Aujourd’hui encore, le débat continue de faire rage au sein de l’équipe Trump sur la forme d’un accord acceptable avec l’Iran. Lors d’une visite en Israël, le général Kurilla a informé les responsables locaux que la Maison Blanche avait décidé de suspendre le projet d’attaque contre des installations nucléaires. Netanyahu a ensuite appelé Trump le 3 avril mais ce dernier a préféré ne pas discuter de la question par téléphone et l’a invité à se rendre à Washington. Netanyahu est arrivé le 7 avril et, le lendemain, Trump a officiellement annoncé le début des négociations avec l’Iran sans exclure une option militaire, déclarant: «Si une intervention militaire est nécessaire, nous interviendrons. Israël dirigera, bien sûr, le processus».
Après la réunion, Trump a chargé John Ratcliffe de se rendre en Israël. Le directeur de la CIA a rencontré Netanyahu et le chef du Mossad David Barnea pour discuter de divers scénarios notamment des frappes militaires, des opérations secrètes ou un renforcement des sanctions contre l’Iran.
Ces rencontres s’inscrivaient dans le prolongement d’un débat de longue date que Netanyahu avait eu avec les présidents américains pendant près de deux décennies dans le but de pousser Washington à soutenir une frappe militaire contre l’Iran. Face à la diminution du soutien, Netanyahu s’est concentré sur la conduite d’opérations secrètes notamment l’assassinat de scientifiques nucléaires iraniens et le sabotage d’installations sensibles. Toutefois, même si ces efforts ont pu retarder le programme nucléaire iranien, celui-ci est désormais plus proche que jamais de produire au moins six bombes nucléaires en un an.

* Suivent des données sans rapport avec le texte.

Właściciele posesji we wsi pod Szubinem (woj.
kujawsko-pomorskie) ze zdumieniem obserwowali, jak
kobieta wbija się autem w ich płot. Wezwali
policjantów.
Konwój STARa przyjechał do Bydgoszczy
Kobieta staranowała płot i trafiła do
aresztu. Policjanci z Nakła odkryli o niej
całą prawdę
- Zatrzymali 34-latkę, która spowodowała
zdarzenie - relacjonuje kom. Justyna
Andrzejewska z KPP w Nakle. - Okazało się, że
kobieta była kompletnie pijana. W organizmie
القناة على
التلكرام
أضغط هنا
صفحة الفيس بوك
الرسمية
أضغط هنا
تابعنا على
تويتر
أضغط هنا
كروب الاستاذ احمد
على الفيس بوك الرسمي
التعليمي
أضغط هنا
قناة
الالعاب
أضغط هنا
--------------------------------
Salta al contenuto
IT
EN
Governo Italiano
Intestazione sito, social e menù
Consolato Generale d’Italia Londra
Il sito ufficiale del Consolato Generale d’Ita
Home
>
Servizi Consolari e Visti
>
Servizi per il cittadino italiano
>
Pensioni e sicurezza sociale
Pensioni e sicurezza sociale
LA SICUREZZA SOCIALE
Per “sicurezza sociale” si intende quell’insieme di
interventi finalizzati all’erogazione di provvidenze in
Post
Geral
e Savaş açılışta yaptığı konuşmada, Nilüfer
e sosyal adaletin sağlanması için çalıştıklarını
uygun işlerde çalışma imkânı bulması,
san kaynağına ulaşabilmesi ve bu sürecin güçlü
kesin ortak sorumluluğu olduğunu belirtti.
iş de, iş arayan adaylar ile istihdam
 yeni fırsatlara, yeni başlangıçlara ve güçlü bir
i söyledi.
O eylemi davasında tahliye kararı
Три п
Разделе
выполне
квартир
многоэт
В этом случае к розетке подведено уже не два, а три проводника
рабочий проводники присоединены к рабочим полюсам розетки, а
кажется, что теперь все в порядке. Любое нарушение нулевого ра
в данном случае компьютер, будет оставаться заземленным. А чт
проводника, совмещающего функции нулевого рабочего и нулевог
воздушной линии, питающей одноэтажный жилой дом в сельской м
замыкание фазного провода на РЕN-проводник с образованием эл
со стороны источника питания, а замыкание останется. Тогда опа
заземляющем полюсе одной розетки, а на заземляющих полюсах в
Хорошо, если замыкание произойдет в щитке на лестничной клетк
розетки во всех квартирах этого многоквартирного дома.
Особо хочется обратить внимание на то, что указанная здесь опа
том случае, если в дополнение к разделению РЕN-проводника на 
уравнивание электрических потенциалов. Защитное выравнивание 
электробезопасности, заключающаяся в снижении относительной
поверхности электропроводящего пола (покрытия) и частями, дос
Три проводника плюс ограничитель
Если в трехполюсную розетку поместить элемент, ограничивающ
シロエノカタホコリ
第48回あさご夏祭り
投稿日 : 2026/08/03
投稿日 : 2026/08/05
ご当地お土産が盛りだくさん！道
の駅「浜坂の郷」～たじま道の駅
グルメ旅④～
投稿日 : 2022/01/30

Les responsables américains affirment qu’Israël, à lui seul, ne peut pas lancer une frappe dévastatrice sur les installations nucléaires iraniennes en utilisant uniquement une campagne de bombardements. L’Etat hébreu a demandé à plusieurs reprises la bombe bunker buster de 30 000 livres fabriquée aux États-Unis mais ne l’a pas encore reçue.
Israël a discuté avec les États-Unis de plusieurs options pour une frappe, y compris une opération conjointe impliquant des frappes aériennes appuyées par des raids de commandos, une version élargie d’une opération menée par Israël en Syrie l’année dernière pour détruire une installation du Hezbollah.
Lors de cette opération, Israël a utilisé des frappes aériennes pour détruire les défenses puis a envoyé des commandos par hélicoptère vers un site souterrain où ils ont placé des explosifs pour démanteler l’équipement de fabrication de missiles.
En attendant la fin des négociations
Cependant, les responsables américains ont averti que les commandos ne pourront pas atteindre tous les sites iraniens, d’autant plus que de l’uranium hautement enrichi est stocké à plusieurs endroits dans le pays. Pour assurer le succès de la mission, Israël a demandé un soutien aérien direct des États-Unis.
Malgré cela, les dirigeants militaires israéliens ont indiqué que la planification d’une opération de cette ampleur nécessiterait des mois de préparation tandis que Netanyahu faisait pression pour qu’elle soit menée le plus rapidement possible.
L’option commando étant écartée, les discussions ont commencé à se concentrer sur un plan B: une campagne de bombardements intensifs commençant début mai et durant plus d’une semaine avec la participation possible d’avions américains.
Pour le moment, tous les plans de Netanyahu sont suspendus et samedi 19 avril, le second round des négociations entre les Américains et les Iraniens aura lieu. Nul ne sait si ces négociations pourront aboutir et nul ne peut définitivement écarter l’option militaire que Trump laisse suspendue comme une épée de Damoclès au-dessus de la tête des responsables iraniens.